Researchers have identified potential mastitis biomarkers in milk samples – opening the door for the development of an on-farm diagnostic test.

Using a new analytical method to measure levels of proteins (proteomics), peptides (peptidomics) and small chemicals (metabolomics), scientists from the University of Glasgow and the Moredun Research Institute examined changes that occur in milk during mastitis infection.

Six cows were infected through the teat with Streptococcus uberis, one of the main causes of mastitis in dairy cows.

Within a single sample of milk, researchers were able to measure 570 different proteins and 690 metabolomics.

Among these, potential biomarkers of mastitis were identified.

See also: Pour-on anti-inflammatory approved to treat mastitis fever

Analysis showed a large increase in proteins, such as cathelicidin, an antimicrobial peptide, and haptoglobin in milk during infection.

Bile acid, which is normally found in the intestine where it aids digestion, was also unexpectedly found in milk during mastitis infection.

Offering an explanation, Professor Ruth Zadoks from the Moredun Research Institute told Farmers Weekly: “Bile has antibacterial properties.”

“When we looked at the milk before bacteria was introduced, there was no bile in milk.

Diagnostic test

Prof Zadoks says several highlighted compounds are now being investigated as the basis of a potential diagnostic test that could be used on farm.

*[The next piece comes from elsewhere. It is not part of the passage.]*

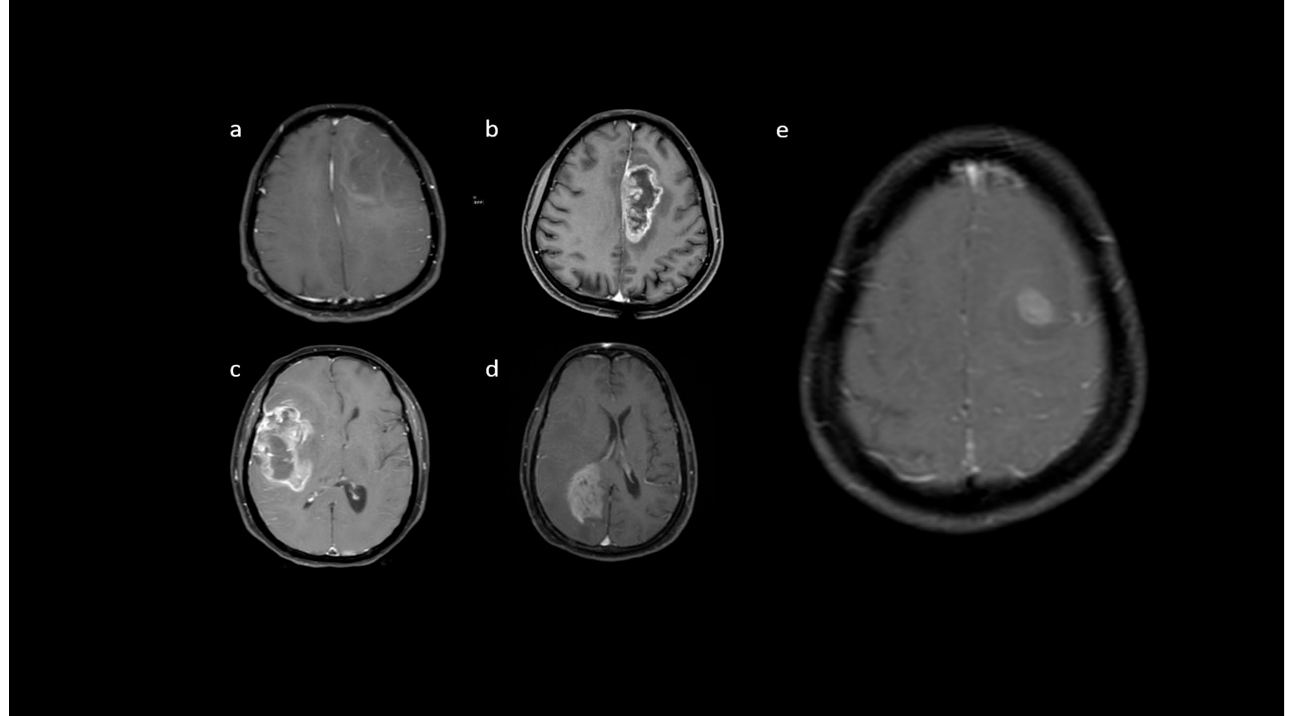
Figure 8. ( a – e ) Representative post-contrast T1 images showing various enhancement patterns: ( a ) no noticeable enhancement; ( b , c ) severe enhancement, ( d ) moderate enhancement pattern, and ( e ) mild enhancement.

“We saw patterns in all areas we looked at,” she says. “What was interesting was that the response was tightly orchestrated, which is an important result because it means we could develop a diagnostic test.”

“Of course they would have to perform better than existing tests, which means they would have to be quick, cheap and effective.”

Given that five of the six cows infected fought mastitis without the help of antibiotics, she says such a test could be best used before dry-off “to see which cows need antibiotics and which are likely to be fine without.”

“That wouldn’t only contribute to cow welfare, but reduce use of antimicrobials,” she adds.